## Given information:

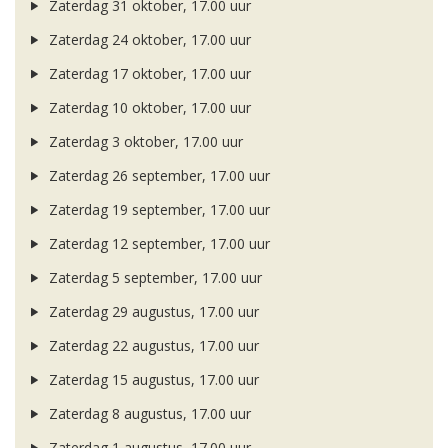
Zaterdag 31 oktober, 17.00 uur
Zaterdag 24 oktober, 17.00 uur
Zaterdag 17 oktober, 17.00 uur
Zaterdag 10 oktober, 17.00 uur
Zaterdag 3 oktober, 17.00 uur
Zaterdag 26 september, 17.00 uur
Zaterdag 19 september, 17.00 uur
Zaterdag 12 september, 17.00 uur
Zaterdag 5 september, 17.00 uur
Zaterdag 29 augustus, 17.00 uur
Zaterdag 22 augustus, 17.00 uur
Zaterdag 15 augustus, 17.00 uur
Zaterdag 8 augustus, 17.00 uur
Zaterdag 1 augustus, 17.00 uur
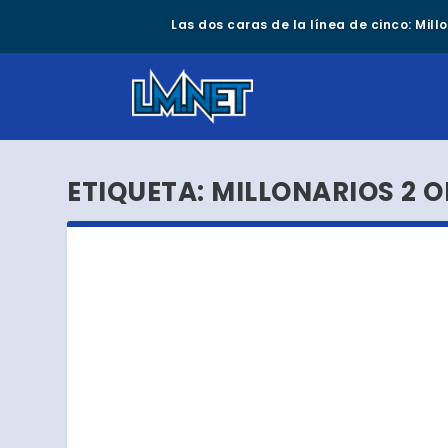
Las dos caras de la línea de cinco: Mil
ETIQUETA:
MILLONARIOS 2 O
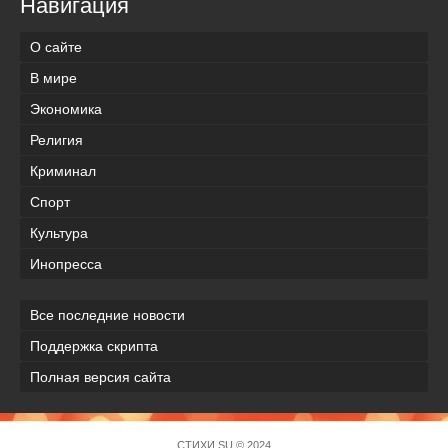
Навигация
О сайте
В мире
Экономика
Религия
Криминал
Спорт
Культура
Инопресса
Все последние новости
Поддержка скрипта
Полная версия сайта
СТИХИ.SU © 2024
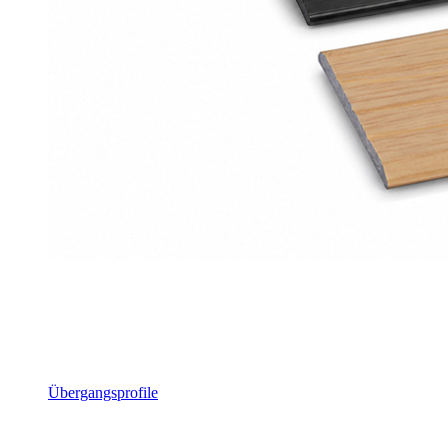
Übergangsprofile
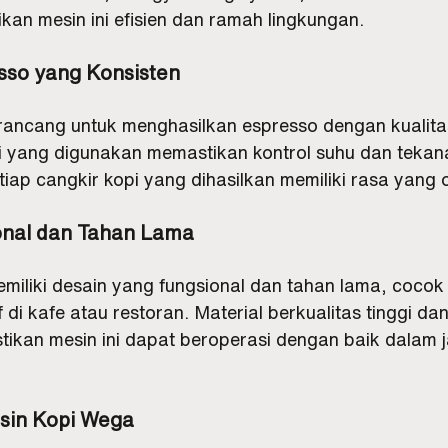
an mesin ini efisien dan ramah lingkungan.
esso yang Konsisten
rancang untuk menghasilkan espresso dengan kualita
gi yang digunakan memastikan kontrol suhu dan tekan
etiap cangkir kopi yang dihasilkan memiliki rasa yang 
onal dan Tahan Lama
miliki desain yang fungsional dan tahan lama, cocok 
 di kafe atau restoran. Material berkualitas tinggi d
ikan mesin ini dapat beroperasi dengan baik dalam 
sin Kopi Wega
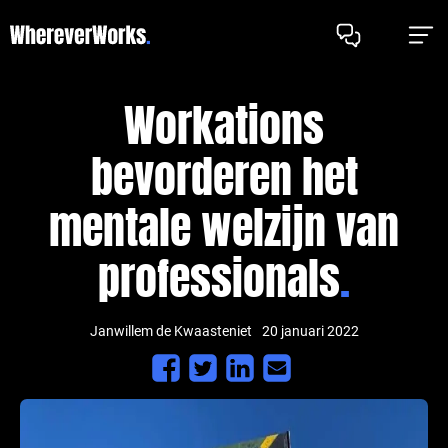
Workations
bevorderen het
mentale welzijn van
professionals
Janwillem de Kwaasteniet
20 januari 2022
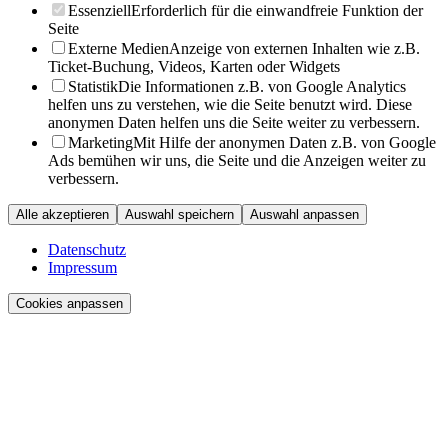
Essenziell
Erforderlich für die einwandfreie Funktion der
Seite
Externe Medien
Anzeige von externen Inhalten wie z.B.
Ticket-Buchung, Videos, Karten oder Widgets
Statistik
Die Informationen z.B. von Google Analytics
helfen uns zu verstehen, wie die Seite benutzt wird. Diese
anonymen Daten helfen uns die Seite weiter zu verbessern.
Marketing
Mit Hilfe der anonymen Daten z.B. von Google
Ads bemühen wir uns, die Seite und die Anzeigen weiter zu
verbessern.
Alle akzeptieren
Auswahl speichern
Auswahl anpassen
Datenschutz
Impressum
Cookies anpassen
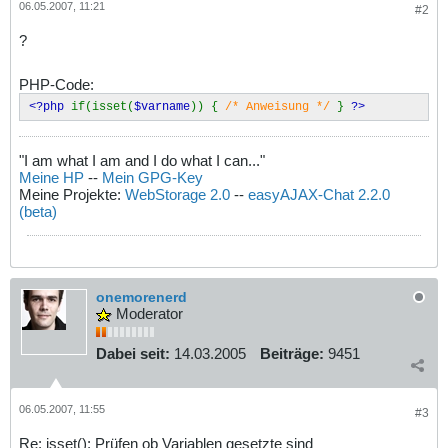
06.05.2007, 11:21
#2
?
PHP-Code:
<?php
if(isset(
$varname
)) {
/* Anweisung */
}
?>
"I am what I am and I do what I can..."
Meine HP
--
Mein GPG-Key
Meine Projekte:
WebStorage 2.0
--
easyAJAX-Chat 2.2.0
(beta)
onemorenerd
Moderator
Dabei seit:
14.03.2005
Beiträge:
9451
06.05.2007, 11:55
#3
Re: isset(); Prüfen ob Variablen gesetzte sind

## Written task:
Copy the text from every one of the records above word for word, and leave the pictures out of your answer.

## Task answer:
Zaterdag 31 oktober, 17.00 uur
Zaterdag 24 oktober, 17.00 uur
Zaterdag 17 oktober, 17.00 uur
Zaterdag 10 oktober, 17.00 uur
Zaterdag 3 oktober, 17.00 uur
Zaterdag 26 september, 17.00 uur
Zaterdag 19 september, 17.00 uur
Zaterdag 12 september, 17.00 uur
Zaterdag 5 september, 17.00 uur
Zaterdag 29 augustus, 17.00 uur
Zaterdag 22 augustus, 17.00 uur
Zaterdag 15 augustus, 17.00 uur
Zaterdag 8 augustus, 17.00 uur
Zaterdag 1 augustus, 17.00 uur
Las dos caras de la línea de cinco: Mil
ETIQUETA:
MILLONARIOS 2 O
Навигация
О сайте
В мире
Экономика
Религия
Криминал
Спорт
Культура
Инопресса
Все последние новости
Поддержка скрипта
Полная версия сайта
СТИХИ.SU © 2024
Übergangsprofile
an mesin ini efisien dan ramah lingkungan.
esso yang Konsisten
rancang untuk menghasilkan espresso dengan kualita
gi yang digunakan memastikan kontrol suhu dan tekan
etiap cangkir kopi yang dihasilkan memiliki rasa yang 
onal dan Tahan Lama
miliki desain yang fungsional dan tahan lama, cocok 
 di kafe atau restoran. Material berkualitas tinggi d
ikan mesin ini dapat beroperasi dengan baik dalam 
sin Kopi Wega
Workations
bevorderen het
mentale welzijn van
professionals
Janwillem de Kwaasteniet
20 januari 2022
Essenziell
Erforderlich für die einwandfreie Funktion der
Seite
Externe Medien
Anzeige von externen Inhalten wie z.B.
Ticket-Buchung, Videos, Karten oder Widgets
Statistik
Die Informationen z.B. von Google Analytics
helfen uns zu verstehen, wie die Seite benutzt wird. Diese
anonymen Daten helfen uns die Seite weiter zu verbessern.
Marketing
Mit Hilfe der anonymen Daten z.B. von Google
Ads bemühen wir uns, die Seite und die Anzeigen weiter zu
verbessern.
Alle akzeptieren
Auswahl speichern
Auswahl anpassen
Datenschutz
Impressum
Cookies anpassen
06.05.2007, 11:21
#2
?
PHP-Code:
<?php
if(isset(
$varname
)) {
/* Anweisung */
}
?>
"I am what I am and I do what I can..."
Meine HP
--
Mein GPG-Key
Meine Projekte:
WebStorage 2.0
--
easyAJAX-Chat 2.2.0
(beta)
onemorenerd
Moderator
Dabei seit:
14.03.2005
Beiträge:
9451
06.05.2007, 11:55
#3
Re: isset(); Prüfen ob Variablen gesetzte sind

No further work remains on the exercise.